4時間後にもう一度眺めに行った。今度はいくら探しても見つからなかった。もう食われてしまったのかなとちょっと不安になった。でも食われたときは、葉の上に体液が落ちているので、すぐに分かる。その跡も見つからない。
もしやと思って、ミカンの木を回り込んでみる。すると、羽がはえてなくて腹がむき出しの若いカマキリが、さっきまで幼虫だったものを抱えて体液を貪欲に吸い尽くしている最中だった。幼虫の方はもう原型をとどめておらず濁った色の皮だけになって、カマキリの前足からぶら下がっていた。きつい光景だった。だけどカマキリを追い払って食事をやめさせようとは思わなかった。
しばらく立ち直れなかった。昔から庭を眺めて、何度もこういう場面には遭遇しているし、だからこそカマキリに食べられないように何匹も幼虫を飼っていた時期もあるのに、今回は違った。大切に育ててきた幼虫が目の前で食われてしまった。この状況は初めてだった。こんな小さな虫のことなのに、自分でも予想外なほどダメージが大きかった。

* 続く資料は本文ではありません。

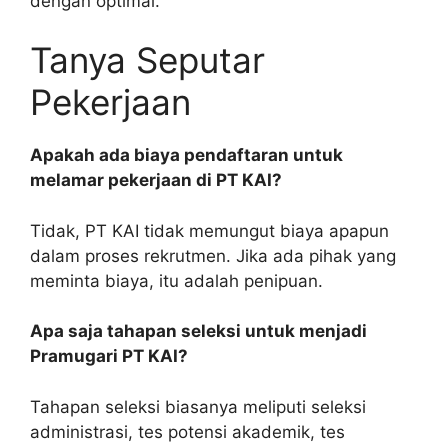
dengan optimal.
Tanya Seputar
Pekerjaan
Apakah ada biaya pendaftaran untuk
melamar pekerjaan di PT KAI?
Tidak, PT KAI tidak memungut biaya apapun
dalam proses rekrutmen. Jika ada pihak yang
meminta biaya, itu adalah penipuan.
Apa saja tahapan seleksi untuk menjadi
Pramugari PT KAI?
Tahapan seleksi biasanya meliputi seleksi
administrasi, tes potensi akademik, tes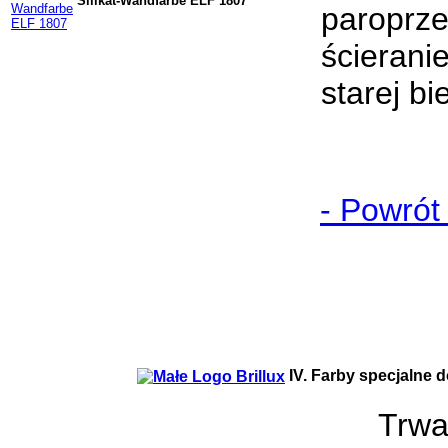
Silikat-Wandfarbe ELF 1807
paroprze
ścierani
starej bi
- Powrót
IV. Farby specjalne do
Trwa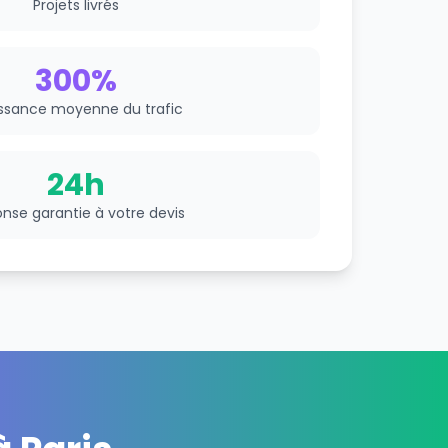
Projets livrés
300%
ssance moyenne du trafic
24h
nse garantie à votre devis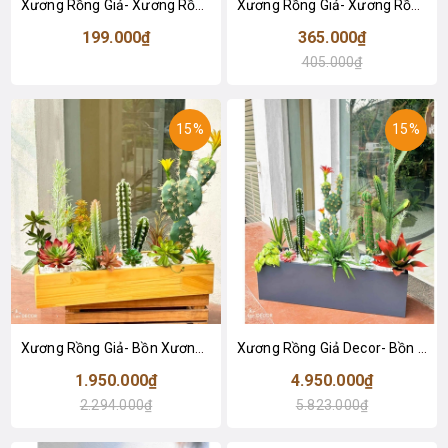
Xương Rồng Giả- Xương Rồng Kim Hổ Giả Màu Sắc Ấn Tượng, Decor Nổi Bật - HC1426
Xương Rồng Giả- Xương Rồng Kim Hổ Giả Decor Bồn Tiểu Cảnh (D=17cm, 22cm)- HC1335
199.000₫
365.000₫
405.000₫
15%
15%
Xương Rồng Giả- Bồn Xương Rồng Giả Để Bàn Thiết Kế Trang Trí Cửa Hiệu (60x20x60cm)- BC236
Xương Rồng Giả Decor- Bồn Tiểu Cảnh Xương Rồng Decor Căn Hộ Hiện Đại (100x30x75cm)- BC235
1.950.000₫
4.950.000₫
2.294.000₫
5.823.000₫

今度ミカンを食べたときは、種を鉢に植えて、幼虫の食用の健康なミカンの木を育てよう。そう思った。
そういえば、お盆には虫を殺してはいけないよと子どものときよく言われてた。
この幼虫が教えてくれた足の数。
頭に近いところに三対のとがった足。そして長い腹の部分に四対の吸盤のような足。そこから足一つ分の距離があって、おしりのところに、一対の吸盤状の足。